Richtiges Timing garantiert Nachkommen
Zwar wurde schon in der Antike beobachtet, dass sich Meerestiere für die Fortpflanzung nach den Mondphasen richten, auf molekularer Ebene sind diese sogenannten circalunaren Rhythmen und der zugrunde liegende endogene Mechanismus – die "Monduhr" – bisher allerdings fast gänzlich unerforscht. Völlig unbekannt war insbesondere, wie diese mit der 24-Stunden-Uhr zusammenspielen. Am Beispiel des marinen Wurms Platynereis dumerilii beschreiben Kristin Teßmar-Raible, Leiterin der Forschungsplattform "Marine Rhythms of Life" der Universität Wien, und ihr Team nun erstmals sowohl seine 24-Stunden-Uhr als auch seine Monduhr, und wie diese beiden Uhren miteinander interagieren.
Die etwa drei Zentimeter großen Würmer, die am Meeresboden leben, reifen und schwimmen in Abhängigkeit vom Mond- und Sonnenzyklus an die Wasseroberfläche.

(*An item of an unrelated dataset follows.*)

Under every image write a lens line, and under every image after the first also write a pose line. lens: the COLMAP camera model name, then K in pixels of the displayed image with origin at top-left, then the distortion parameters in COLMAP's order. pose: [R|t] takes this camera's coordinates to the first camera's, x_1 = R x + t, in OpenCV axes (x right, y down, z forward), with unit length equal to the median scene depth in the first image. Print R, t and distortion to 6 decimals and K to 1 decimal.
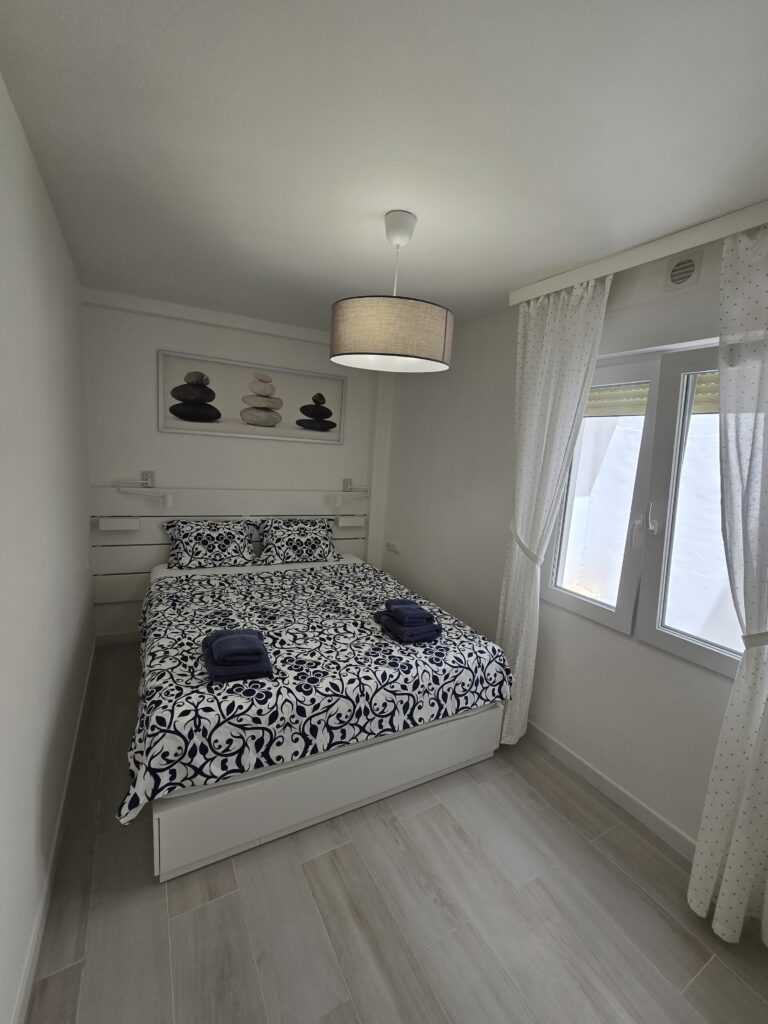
lens RADIAL K [[419.1, 0, 391.7], [0, 419.1, 509.1], [0, 0, 1]] dist [-0.008655, 0.002466]
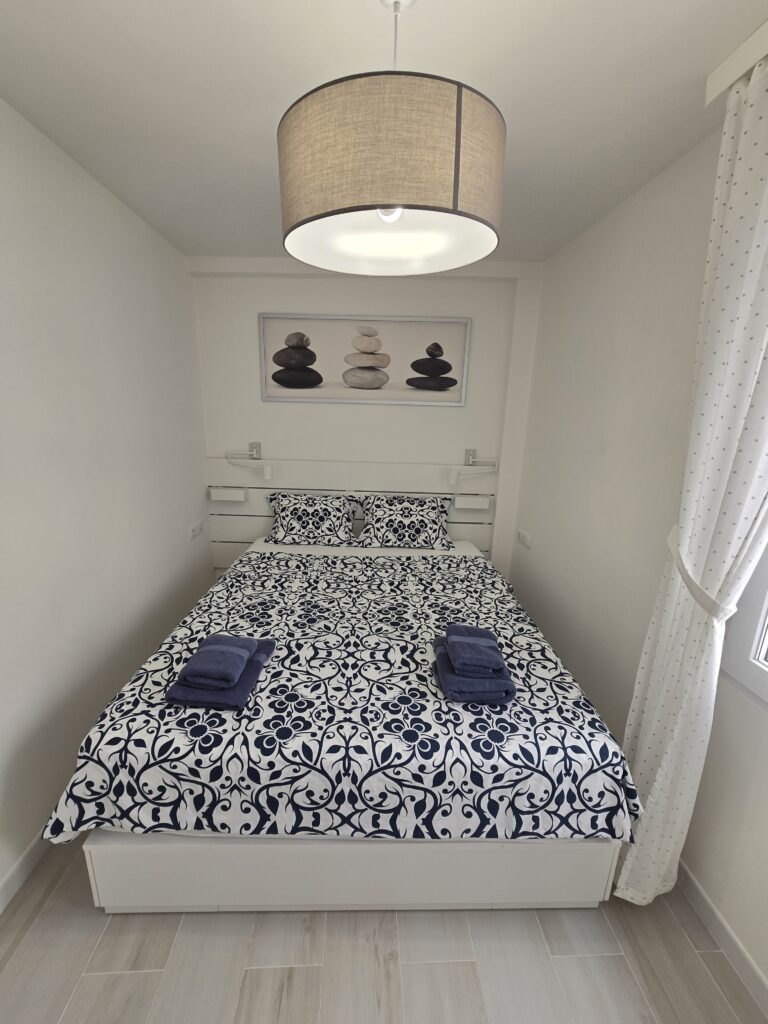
lens RADIAL K [[419.1, 0, 375.6], [0, 419.1, 511.8], [0, 0, 1]] dist [-0.008655, 0.002466]
pose [[0.885295, 0.066998, -0.460178, 0.204228], [-0.030094, 0.995747, 0.087077, -0.031820], [0.464055, -0.063240, 0.883546, 0.360024]]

Dort vollführen sie einen Paarungstanz und geben zeitgleich ihre Spermien und Eier in das Wasser ab. Dieses Phänomen der synchronisierten Fortpflanzung findet man bei vielen Meereslebewesen mit äußerer Befruchtung, etwa bei den Korallen des Great Barrier Reefs oder den Krabben der Weihnachtsinsel.
Mehr als nur eine Uhr
Eine bisher ungeklärte Schlüsselfrage war, ob ein Organismus von einer oder von mehreren inneren Uhren gesteuert wird. Das Team um Kristin Teßmar-Raible konnte nun erstmals nachweisen, dass mindestens zwei Uhren, die circadiane und die circalunare Uhr, daran beteiligt sind. Diese Zeitmesser beeinflussen sich sowohl auf Genregulationsebene als auch bei der Verhaltenssteuerung. Letzteres konnte auch mithilfe des technischen Setups von Andrew Straw vom Institut für Molekulare Pathologie (IMP) geklärt werden.
Wie Monduhr und 24-Stunden-Uhr interagieren
Die Ergebnisse weisen einerseits darauf hin, dass die Monduhr unabhängig von der 24-Stunden-Uhr ist, genauer gesagt vom Oszillieren der Clock-Gene. Andererseits scheint die 24-Stunden-Uhr sehr wohl von der Monduhr beeinflusst zu sein: Der Wurm ist eigentlich nachtaktiv, aber er "tagwandelt" während jener Phase des Monats, in der Vollmond wäre.
"Die richtig spannende Frage ist jetzt, ob solche mehrfachen Uhren auch in anderen Tieren und dem Menschen vorhanden sind. Erste Hinweise, dass der Mondzyklus zumindest den menschlichen Schlafzyklus beeinflusst, gibt es bereits", erklärt Juliane Zantke, Erstautorin der Studie und Doktorandin bei Kristin Teßmar-Raible.
Auf diesen Erkenntnissen basierend können nun weitere Fragestellungen beantwortet werden, etwa welche einzelnen Gene und Zelltypen bei der Monduhr involviert sind und worum es sich eigentlich bei dem Mondlichtrezeptor handelt. Daran forschen Kristin Teßmar-Raible und ihr Team bereits parallel. (vs)
Die Publikation "Circadian and Circalunar Clock Interactions in a Marine Annelid" (AutorInnen: Juliane Zantke, Tomoko Ishikawa-Fujiwara, Enrique Arboleda, Claudia Lohs, Katharina Schipany, Natalia Hallay, Andrew D. Straw, Takeshi Todo und Kristin Teßmar-Raible) erschien am 26. September 2013 im Fachjournal "Cell Reports".